Copy out all the material below, swapping "legend" for "key" wherever it occurs and keeping everything else the same. Leave the pictures out.

Start of LISTED RECORDS

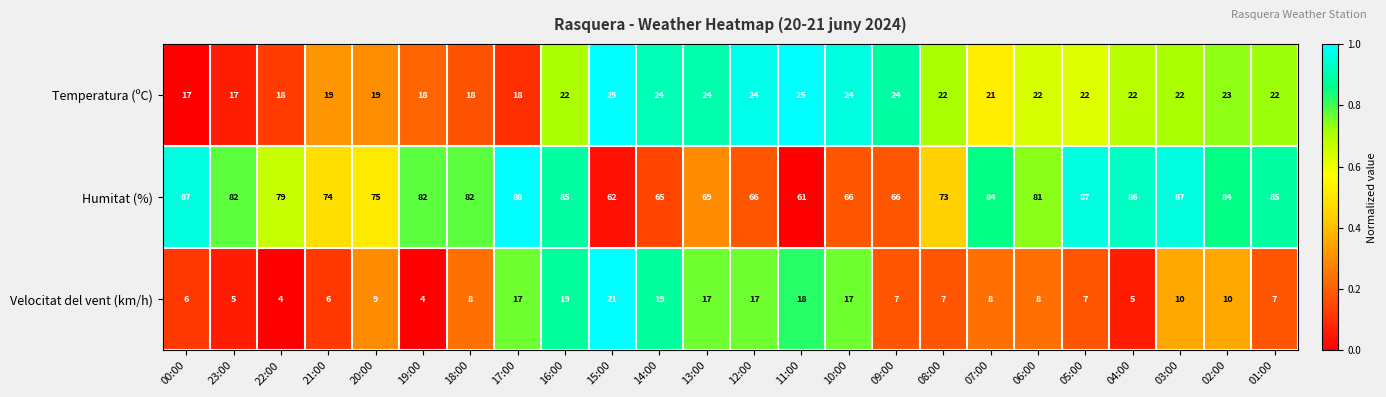

Which series has the largest total across all categories?

Humitat (%)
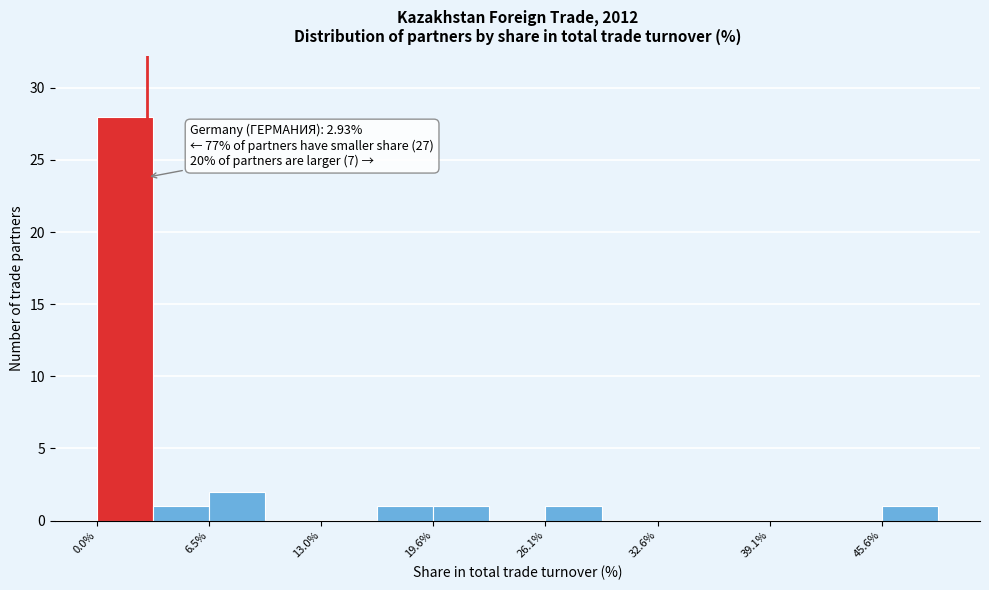

Read against the x-axis, roughly where is the centre of the tallest bar?

2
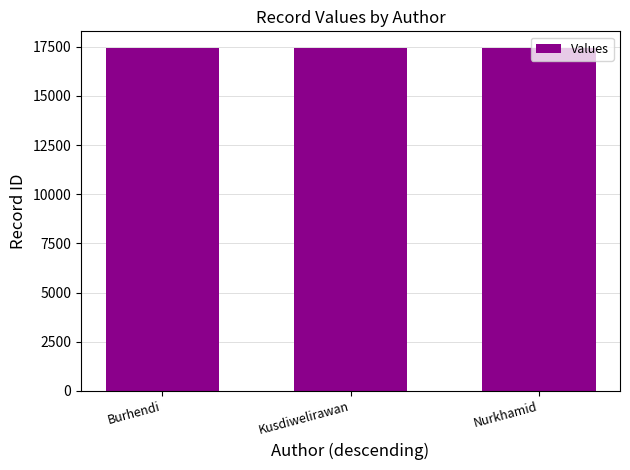

What value does the data have at Burhendi?

17410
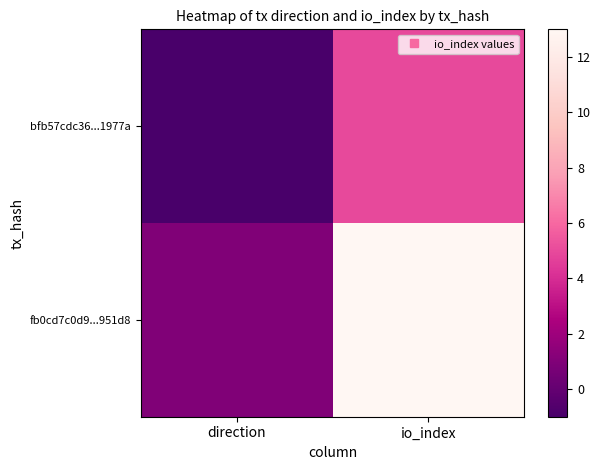

Which category has the highest value across all series?

io_index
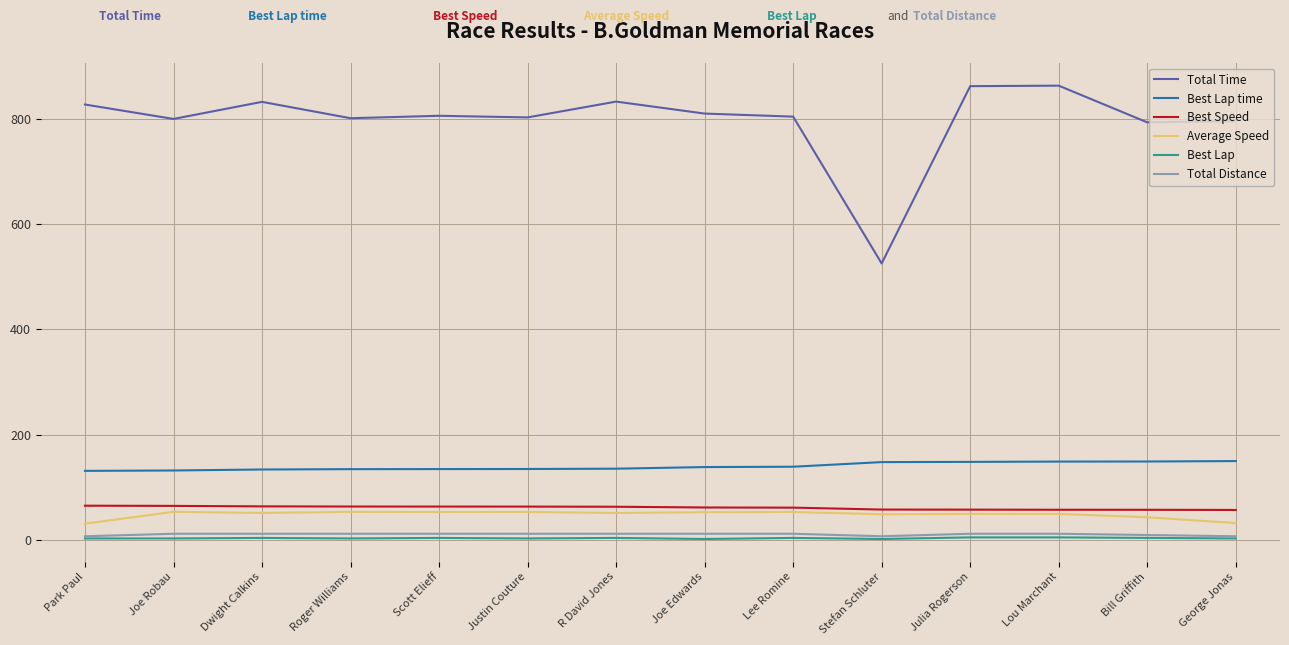

What are all the series names shown in the legend?

Total Time, Best Lap time, Best Speed, Average Speed, Best Lap, Total Distance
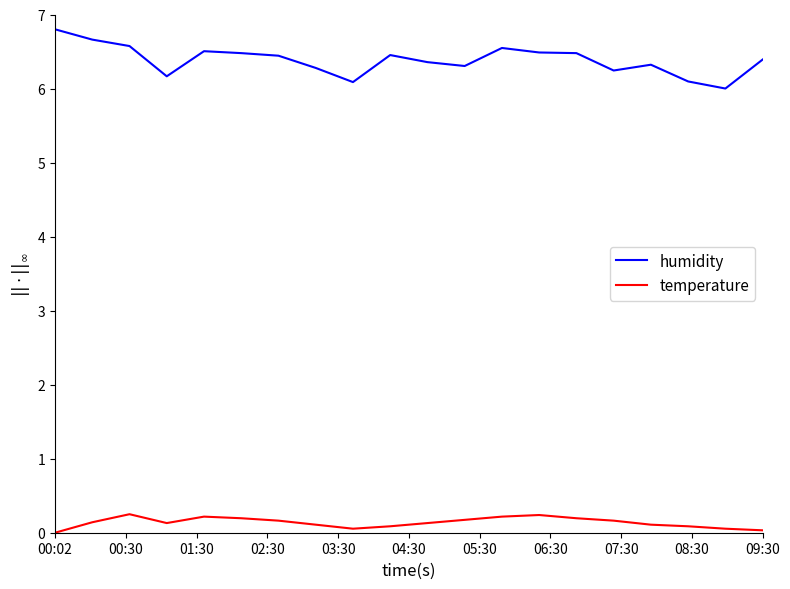

True or false: temperature has more than 2 interior local peaks.

True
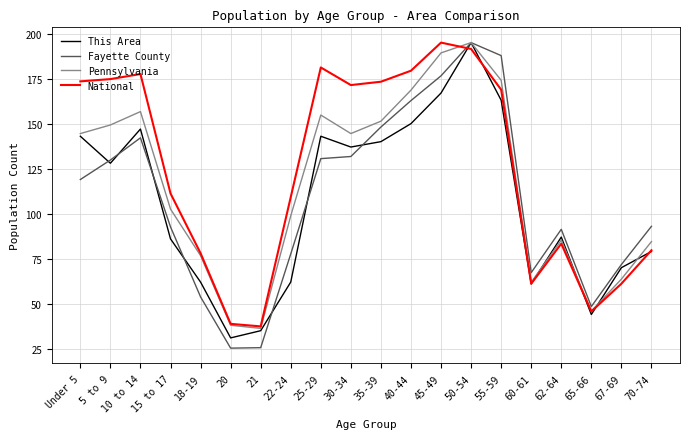

How many lines are shown in the chart?

4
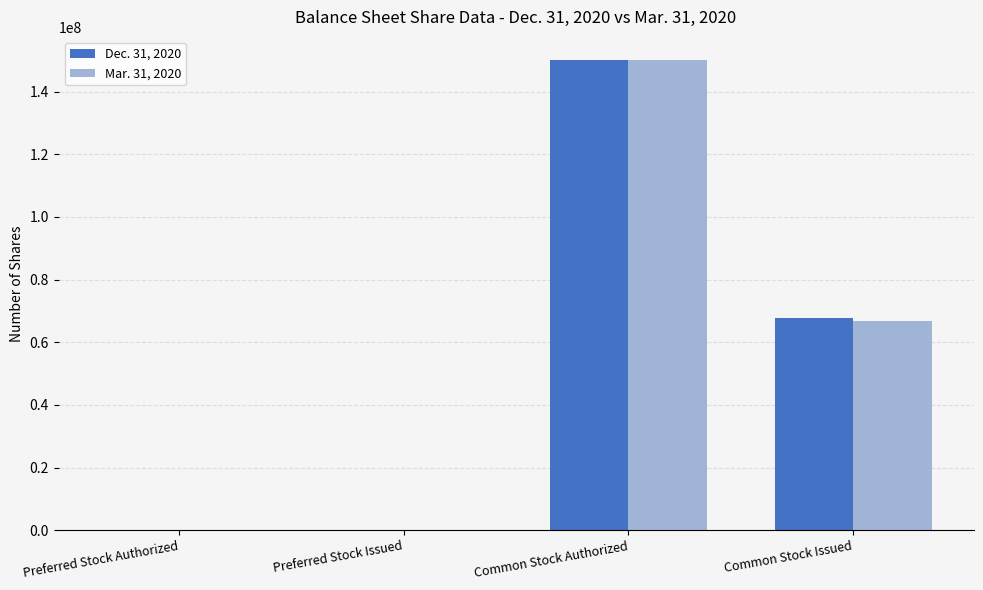

True or false: Dec. 31, 2020 has a value of 67733151 at Common Stock Issued.

True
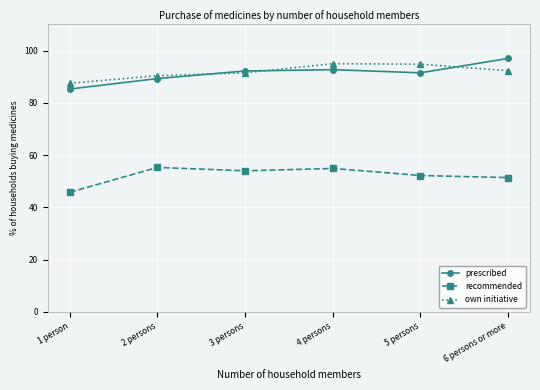

What are all the series names shown in the legend?

prescribed, recommended, own initiative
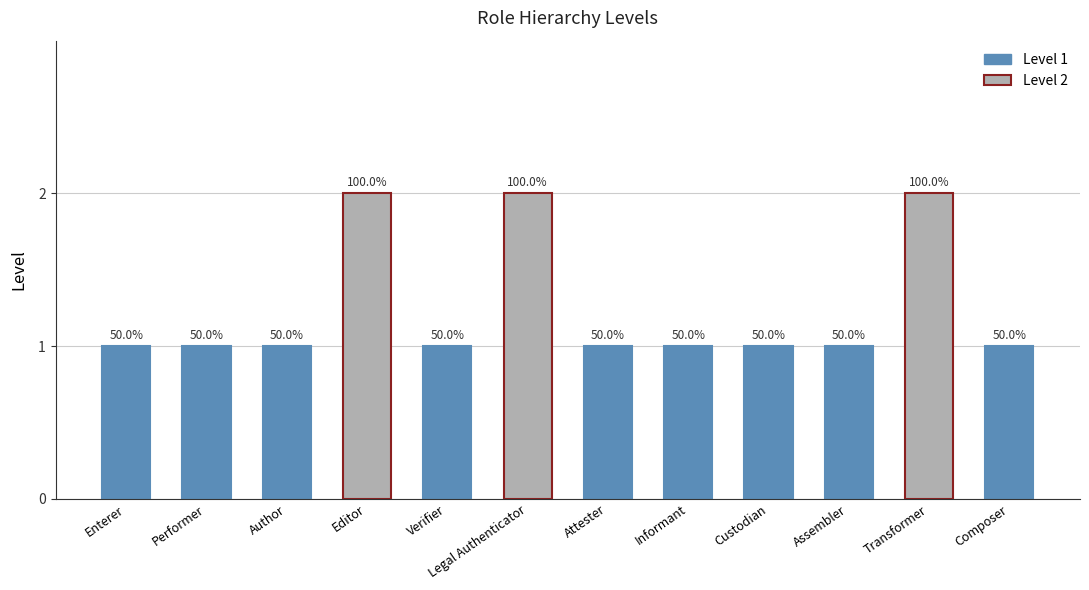

Reading left to right, transcribe all the data shown in this chart.

1	1	1	2	1	2	1	1	1	1	2	1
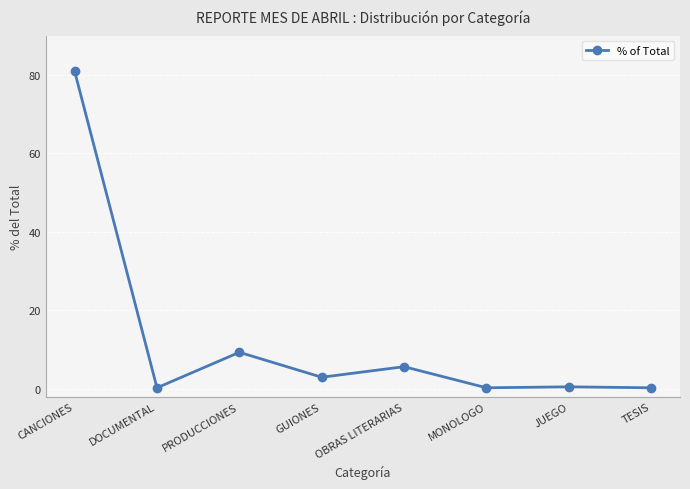

What is the change in value from PRODUCCIONES to JUEGO?

-8.8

End of LISTED RECORDS

EXPECTED ANSWER:
Which series has the largest total across all categories?

Humitat (%)

Read against the x-axis, roughly where is the centre of the tallest bar?

2

What value does the data have at Burhendi?

17410

Which category has the highest value across all series?

io_index

What are all the series names shown in the key?

Total Time, Best Lap time, Best Speed, Average Speed, Best Lap, Total Distance

True or false: temperature has more than 2 interior local peaks.

True

How many lines are shown in the chart?

4

True or false: Dec. 31, 2020 has a value of 67733151 at Common Stock Issued.

True

What are all the series names shown in the key?

prescribed, recommended, own initiative

Reading left to right, transcribe all the data shown in this chart.

1	1	1	2	1	2	1	1	1	1	2	1

What is the change in value from PRODUCCIONES to JUEGO?

-8.8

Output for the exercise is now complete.